PDF permissions: the soft option
Set an owner password in Flint's password tool and restrict printing, copying and editing. Compliant viewers respect these flags; the recipient sees a normal PDF with print and copy options disabled.
This stops casual extraction. It doesn't stop screenshots, retyping or strip-restriction tools. As a polite signal it works; as enforcement it doesn't.
Hosted viewers: the harder option
Platforms like DocSend, PaperCall, Adobe Sign view-mode, or your enterprise data-room serve the PDF through a controlled web viewer. The file never lives on the recipient's machine; they can only view through the platform.
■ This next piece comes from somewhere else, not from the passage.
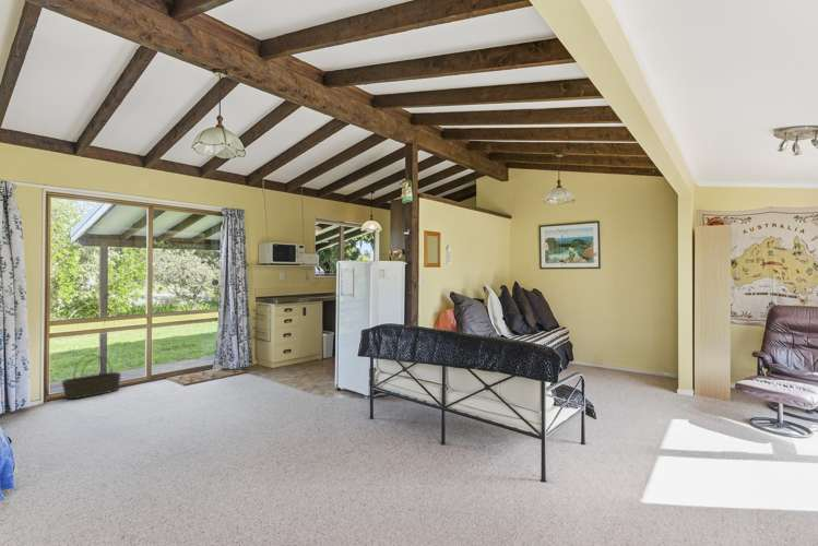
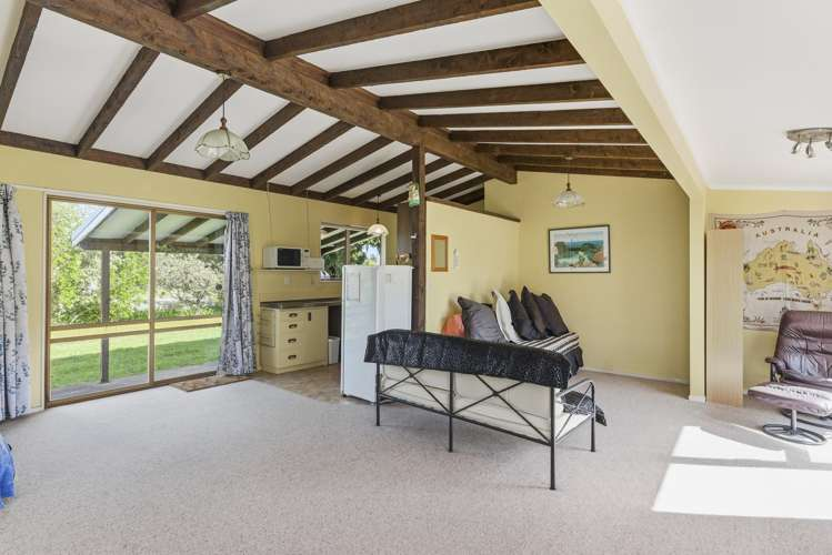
- basket [61,354,122,400]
Download, save and right-click are disabled in the viewer. Screenshots usually still work. The platform can revoke access at any time. Audit log records every view.
For commercially sensitive material (M&A diligence rooms, board distribution, investor decks pre-launch), hosted viewers are standard.
What no viewer can stop
Screenshots, photos with another device, and retyping. Any document a human can read can be exfiltrated by patient typing or a phone camera.
For truly irreversible material, distribution control beats access control — only show the document to people you trust, only in settings you control. Technical view-only is for raising the cost of casual extraction.
FAQ
Does Flint host a view-only viewer?
Flint focuses on the file itself. For hosted view-only delivery, pair Flint with a data-room or sharing platform.
Can I disable save in a normal PDF reader?
PDF permissions can flag 'no copy' which most readers honour. Save-as is harder to block once the file is on the recipient's machine.
Do hosted viewers stop screenshots?
Some try (overlay watermarks, screen capture detection on managed devices). On personal devices and phones, screenshots usually succeed.
Is view-only enforceable in court?
Not directly. View-only restrictions are evidence of intent — useful in any dispute about authorised use, but not a magic shield.
View-only is a continuum, not a button. Set PDF permissions in Flint and use a hosted viewer for harder cases.